**Work to complete:**
Skip every picture. Print each line from the one containing "Table 4: Comparison" through the end of the records below, word for word.

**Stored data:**
____
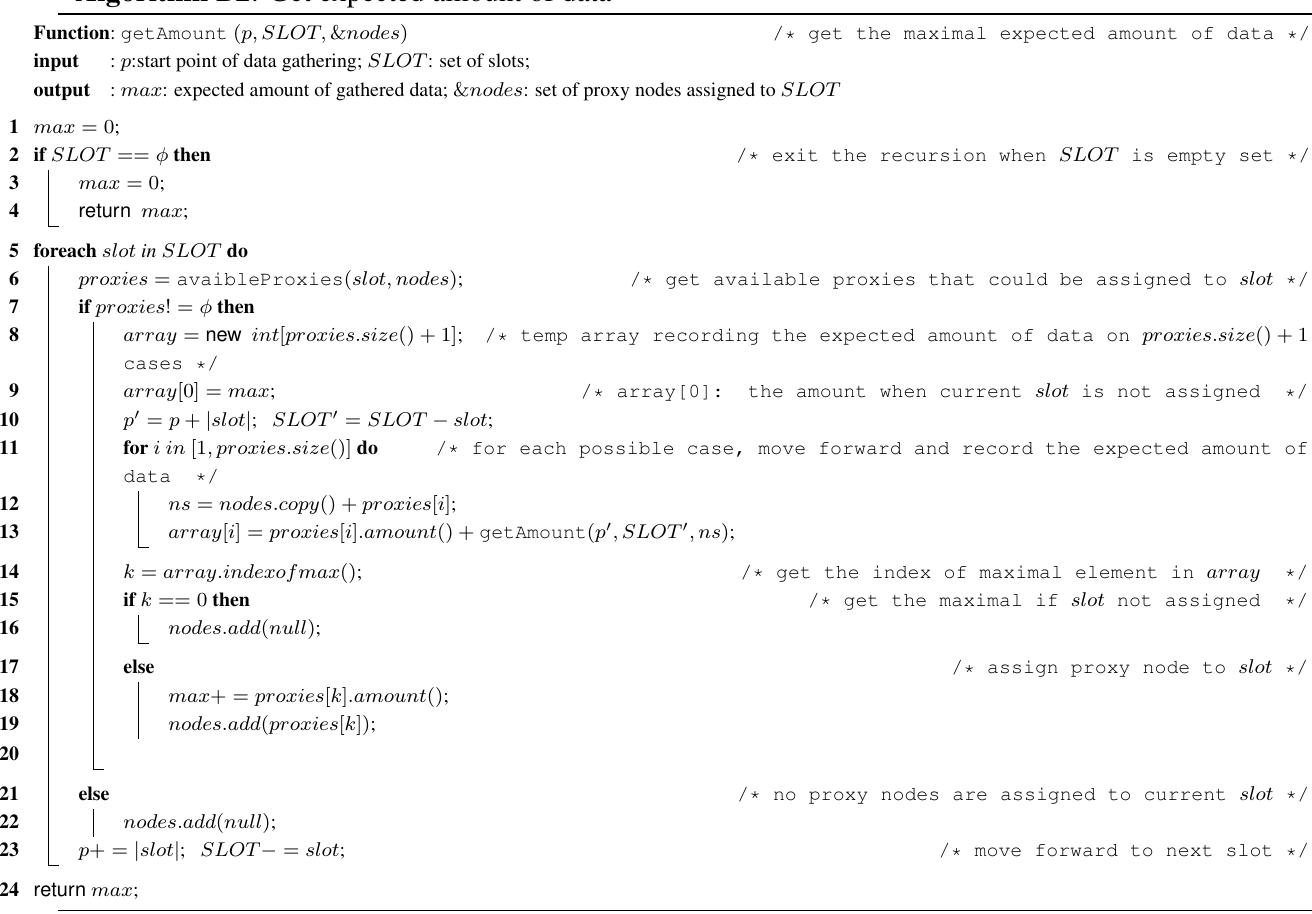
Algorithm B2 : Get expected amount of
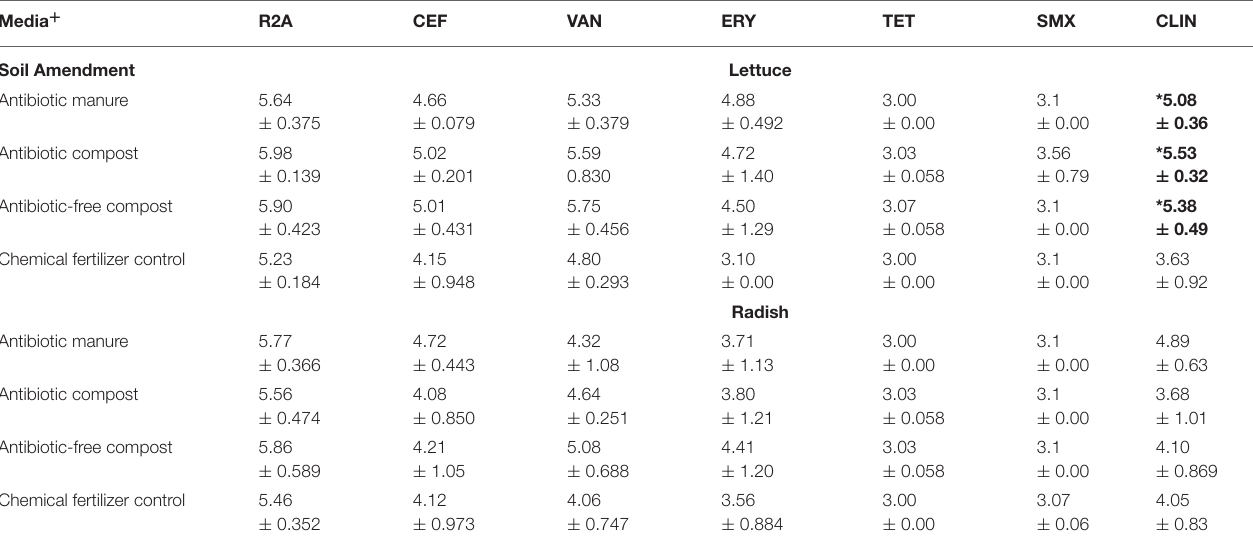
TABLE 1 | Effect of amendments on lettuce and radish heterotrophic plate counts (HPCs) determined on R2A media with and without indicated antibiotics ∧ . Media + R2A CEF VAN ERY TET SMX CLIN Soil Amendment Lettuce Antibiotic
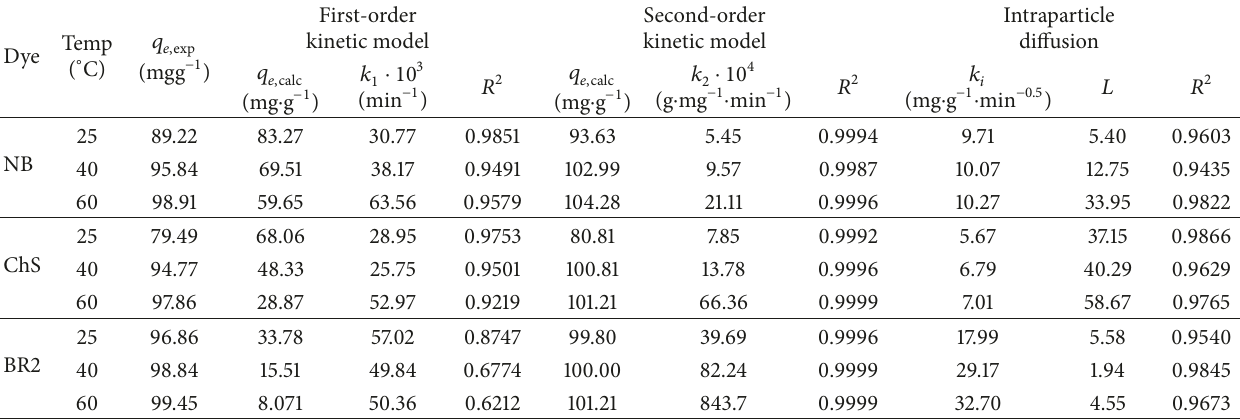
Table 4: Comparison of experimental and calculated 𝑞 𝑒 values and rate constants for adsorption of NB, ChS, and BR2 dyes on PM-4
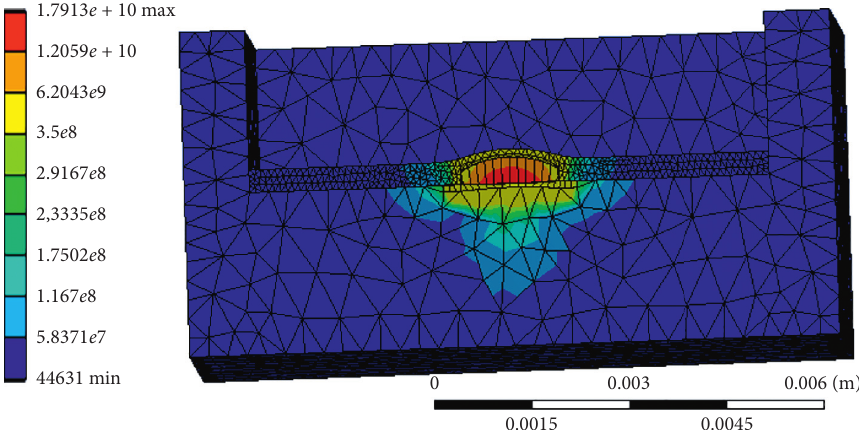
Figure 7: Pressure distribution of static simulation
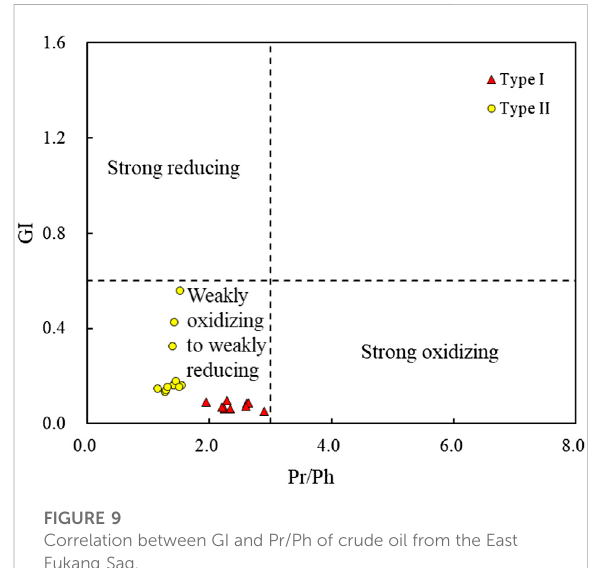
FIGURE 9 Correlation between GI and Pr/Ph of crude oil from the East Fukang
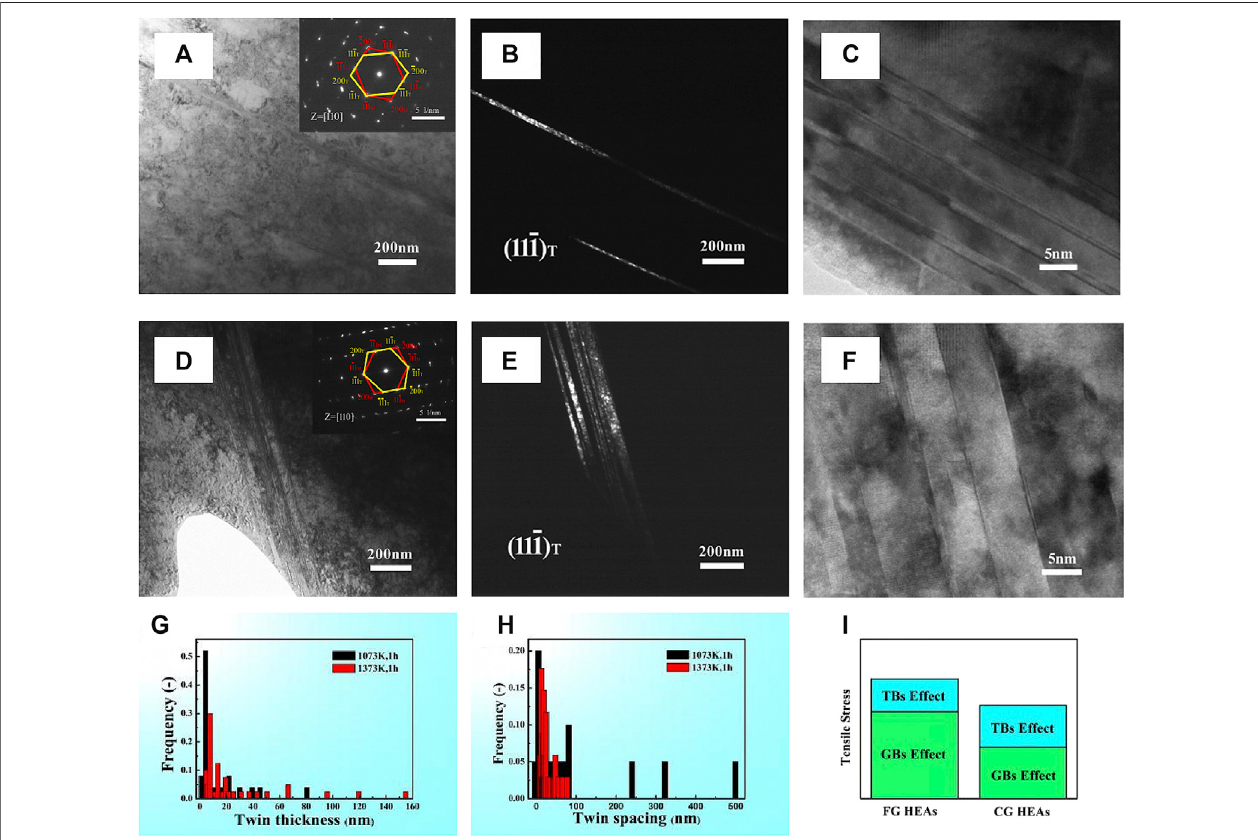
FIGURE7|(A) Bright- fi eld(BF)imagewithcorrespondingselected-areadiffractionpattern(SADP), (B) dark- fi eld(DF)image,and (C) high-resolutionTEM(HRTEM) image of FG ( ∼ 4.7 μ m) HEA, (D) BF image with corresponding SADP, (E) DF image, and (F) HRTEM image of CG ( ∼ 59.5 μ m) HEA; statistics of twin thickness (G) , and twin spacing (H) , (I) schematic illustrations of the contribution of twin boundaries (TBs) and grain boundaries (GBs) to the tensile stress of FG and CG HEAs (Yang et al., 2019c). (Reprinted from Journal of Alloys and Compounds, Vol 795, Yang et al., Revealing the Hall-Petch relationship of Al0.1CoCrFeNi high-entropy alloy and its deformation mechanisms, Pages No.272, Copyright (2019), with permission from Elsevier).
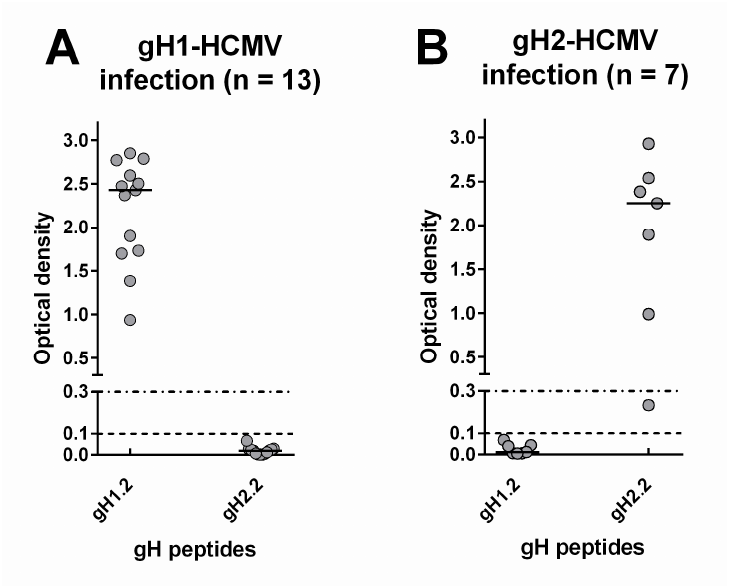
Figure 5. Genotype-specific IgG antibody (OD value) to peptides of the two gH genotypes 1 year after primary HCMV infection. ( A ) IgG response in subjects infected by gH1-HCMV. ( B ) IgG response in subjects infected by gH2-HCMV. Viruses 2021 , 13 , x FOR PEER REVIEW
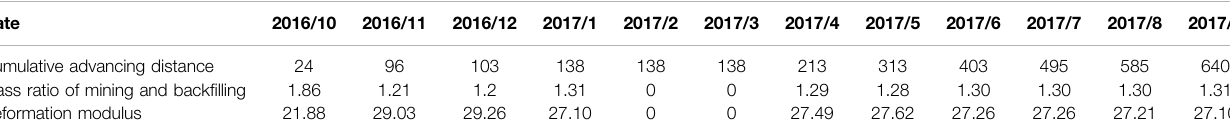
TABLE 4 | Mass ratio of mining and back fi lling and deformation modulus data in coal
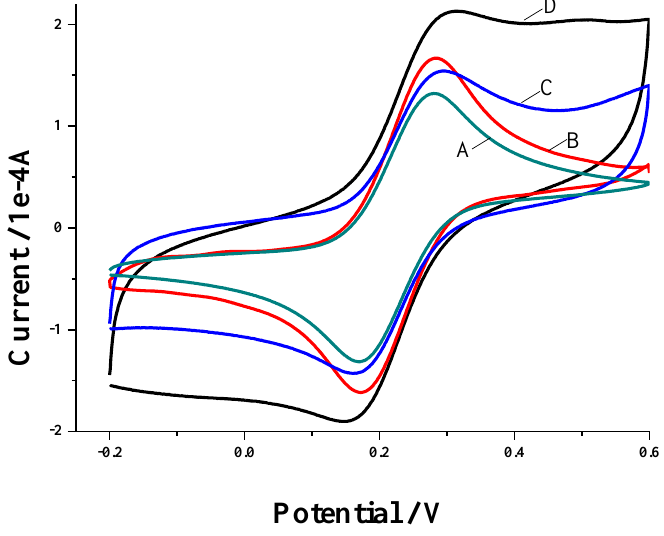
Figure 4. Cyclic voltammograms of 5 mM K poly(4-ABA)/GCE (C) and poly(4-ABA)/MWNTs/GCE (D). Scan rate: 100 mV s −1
____
**Output of the exercise:**
Table 4: Comparison of experimental and calculated 𝑞 𝑒 values and rate constants for adsorption of NB, ChS, and BR2 dyes on PM-4
Figure 7: Pressure distribution of static simulation
FIGURE 9 Correlation between GI and Pr/Ph of crude oil from the East Fukang
FIGURE7|(A) Bright- fi eld(BF)imagewithcorrespondingselected-areadiffractionpattern(SADP), (B) dark- fi eld(DF)image,and (C) high-resolutionTEM(HRTEM) image of FG ( ∼ 4.7 μ m) HEA, (D) BF image with corresponding SADP, (E) DF image, and (F) HRTEM image of CG ( ∼ 59.5 μ m) HEA; statistics of twin thickness (G) , and twin spacing (H) , (I) schematic illustrations of the contribution of twin boundaries (TBs) and grain boundaries (GBs) to the tensile stress of FG and CG HEAs (Yang et al., 2019c). (Reprinted from Journal of Alloys and Compounds, Vol 795, Yang et al., Revealing the Hall-Petch relationship of Al0.1CoCrFeNi high-entropy alloy and its deformation mechanisms, Pages No.272, Copyright (2019), with permission from Elsevier).
Figure 5. Genotype-specific IgG antibody (OD value) to peptides of the two gH genotypes 1 year after primary HCMV infection. ( A ) IgG response in subjects infected by gH1-HCMV. ( B ) IgG response in subjects infected by gH2-HCMV. Viruses 2021 , 13 , x FOR PEER REVIEW
TABLE 4 | Mass ratio of mining and back fi lling and deformation modulus data in coal
Figure 4. Cyclic voltammograms of 5 mM K poly(4-ABA)/GCE (C) and poly(4-ABA)/MWNTs/GCE (D). Scan rate: 100 mV s −1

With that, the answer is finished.